А тетя Клавдия, смеясь, добавила:
– С четвертью! За его языком не поспеешь босиком…
И раскашлялась, не могла отдышаться, зажала рот обеими руками. Ни на кого не глядя, как бы стыдясь, осторожно поднялась и полезла тихонько прочь. Шуркина мамка тревожно кинулась к ней.
– Ни… чего, прой… дет, – трудно выговорила сквозь кашель Яшкина мать, доставая носовой платок. Сплюнула и поспешно скомкала платок.
Как она ни отказывалась, мамка повела ее за переборку на кровать. Дядя Родя бросился на кухню за водой и столкнулся с Минодорой.
Без коска, растрепанная, босая, с кнутом, Минодора влетела из сеней:
– Усадьба горит!.. Мишка Бородухин поджег… Грабят!!!
– Так я и знал! – жалобно воскликнул Шуркин батя и с размаху перенес себя на руках со скамьи на пол.
Яшка и Шурка выскочили из‑за стола. Только маленькие продолжали сидеть за молоком, растерянные, с пустыми ложками.
Все толпились в спальне и не знали, что делать. Дядя Родя сидел на краю кровати с ковшиком, тетя Клавдия отталкивала его руку, вода лилась на пикейное покрывало. Лежа на спине высоко, на взбитых мамкой подушках, тетя Клавдия, жмурясь, стиснула зубы, чтобы не раскрывать рта, не кашлять, и все‑таки кашляла грудью и глотала горлом, не разжимая губ.
– Господи, не вовремя‑то как все! – вырвалось в отчаянии у Минодоры. – Я уж и лошадь запрягла, пригнала, – созналась она. – Никита Петрович с Евсеем побежали полем… С ружьем! – И замолчала, заплакала, глядя на мучения тети Клавдии.
Тетя Клавдия раскрыла глаза, взглянула на мужа и с невозможным усилием подавила кашель.
– Не дай бог, и мы погорим… Поезжай, – внятно сказала она.
– Места на дрогах всем хватит, – заикнулась Минодора.
Но тут вмешалась Шуркина мамка.
– Нельзя, растрясет! – запретила она. – Людская‑то в стороне, уцелеет, бог милостив. – И решительно распорядилась: – Поезжайте одни. Мы с Клавой потихонечку дойдем. Вот она отлежится чуток и… Провожу, посижу. А нет, так и у нас переночует с Тонюшкой… Да скорей, отец, Родион Семенович, сгорит усадьба, все растащат!.. Что же это такое, как можно?!
Глава IX
Бородухин «пожинает плоды революции»
Черная туча дыма поднималась над березовой рощей. Туча эта росла, заслоняя купола церкви, колокольню, весь край вечернего тихого неба. А как выскочили Шурка с Яшкой за гумно, в волжское поле, на знакомую глобку, стал виден и пожар за рощей, там, где находились каменный дом с башенкой и деревянные постройки. Вспышки огня пробегали молниями в просветах берез. И, точно в грозу, сухо треснул, ударил совсем рядом гром, не то выстрел. Ребята от неожиданности остановились и тут же прибавили бега
За Гремцом, по проселку, гналась в усадьбу Минодора, стоя в дрогах, нахлестывая кнутом и вожжами лошадь. Тряслись, подскакивая, дядя Родя и Шуркин отец, и видно было, как они цеплялись за боковины дрог, чтобы не упасть. Кто‑то из сельских мужиков и баб с топорами, ведрами, пожарными баграми бежал вслед за подводой. А встречь из усадьбы торопился народ с какими‑то узлами, мешками, и все казались горбатыми. Завидев подводу, признав, должно быть, кто в ней сидит и почему, люди обходили дроги стороной, стараясь держаться подальше от проселка.

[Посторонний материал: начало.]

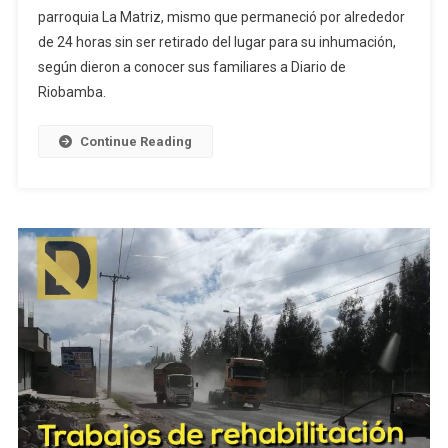
parroquia La Matriz, mismo que permaneció por alrededor
CASO
de 24 horas sin ser retirado del lugar para su inhumación,
DE
CORONAVIRUS
según dieron a conocer sus familiares a Diario de
Y
Riobamba.
ESTABLECE
CERCO
Continue Reading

Подвода не останавливалась, дядя Родя кричал что‑то встречным, показывая знаками, чтобы кидали ноши, требуя поворачивать обратно. Минодора грозила кнутом, даже огрела им подвернувшуюся, зазевавшуюся чью‑то тетку. Та свалилась на узел и не охнула, вскочила и понеслась с поклажей шибче.
Обратно, в усадьбу, никто не поворачивал, узлов и мешков не бросал. А кто и делал это, так понарошку, для отвода глаз, пока дроги и сельский народ были близко. Затем, прихватив кинутое добро, еще старательней пускался лететь своей дорогой. Иные сворачивали на шоссейку загодя, не добежав до села, спешили по‑за гумнами выбраться ближе к себе домой, в Глебово, Крутово, Хохловку.
Яшка и Шурка «поддали пару», помчались ветром, как на машине по чугунке. Их забыли пригласить на дроги, торопились. А попроситься ребята постеснялись, – глядите, какие совестливые, хотя парни вовсе не посторонние, совсем наоборот и даже еще больше. Конечно, говоря по правде, совесть тут была лишняя: просто ребята скатились с крыльца и сразу пустились бежать, их и не окликнули, не посадили на подводу. Но придуманное объяснение вполне устраивало. На своих двоих скорее окажешься в усадьбе. Подводе надобно по мостику переезжать ручей возле церкви, а им не надо, и полем, глобкой, до рощи ближе.
Стучало и замирало сердце, нечем дышать, но нельзя передохнуть, такое, видать, происходило впереди, не поверишь. И что им, помощникам, сейчас там делать, неизвестно.
По оврагу, низиной, попалась Катерина Барабанова. Они услышали ее издали, прежде чем разглядели. Катерина громко разговаривала, хотя поблизости как будто никого не было.
Что такое? С кем разговаривает?
Ребята бежали навстречу, прислушиваясь, приглядываясь, и разобрались не сразу.
В праздничной кофте, а юбка подоткнута по – будничному, как на работе, худая, долговязая и безликая – одни сияющие глаза во все лицо, Катерина и не заметила бы их, занятая своим необыкновенным делом: она неторопко вела на фартуке рыжую, комолую корову и, поминутно оглядываясь на нее, огромную, что комод, важную, мордастую, ласково манила пустой рукой, возбужденно разговаривая.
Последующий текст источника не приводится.